* start Data supplied *
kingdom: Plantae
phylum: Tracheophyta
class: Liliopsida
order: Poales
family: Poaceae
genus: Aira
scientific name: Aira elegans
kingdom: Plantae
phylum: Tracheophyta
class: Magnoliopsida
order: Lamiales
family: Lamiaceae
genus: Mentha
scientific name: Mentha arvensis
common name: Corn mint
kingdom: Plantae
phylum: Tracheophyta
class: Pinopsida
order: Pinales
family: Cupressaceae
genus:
* end Data supplied *
_Problem to solve:_ Render every line of these records as a Markdown table with the columns Row and Line, numbering the rows and leaving out blank lines.

_Result of the exercise:_
| Row | Line |
|---|---|
| 1 | kingdom: Plantae |
| 2 | phylum: Tracheophyta |
| 3 | class: Liliopsida |
| 4 | order: Poales |
| 5 | family: Poaceae |
| 6 | genus: Aira |
| 7 | scientific name: Aira elegans |
| 8 | kingdom: Plantae |
| 9 | phylum: Tracheophyta |
| 10 | class: Magnoliopsida |
| 11 | order: Lamiales |
| 12 | family: Lamiaceae |
| 13 | genus: Mentha |
| 14 | scientific name: Mentha arvensis |
| 15 | common name: Corn mint |
| 16 | kingdom: Plantae |
| 17 | phylum: Tracheophyta |
| 18 | class: Pinopsida |
| 19 | order: Pinales |
| 20 | family: Cupressaceae |
| 21 | genus: |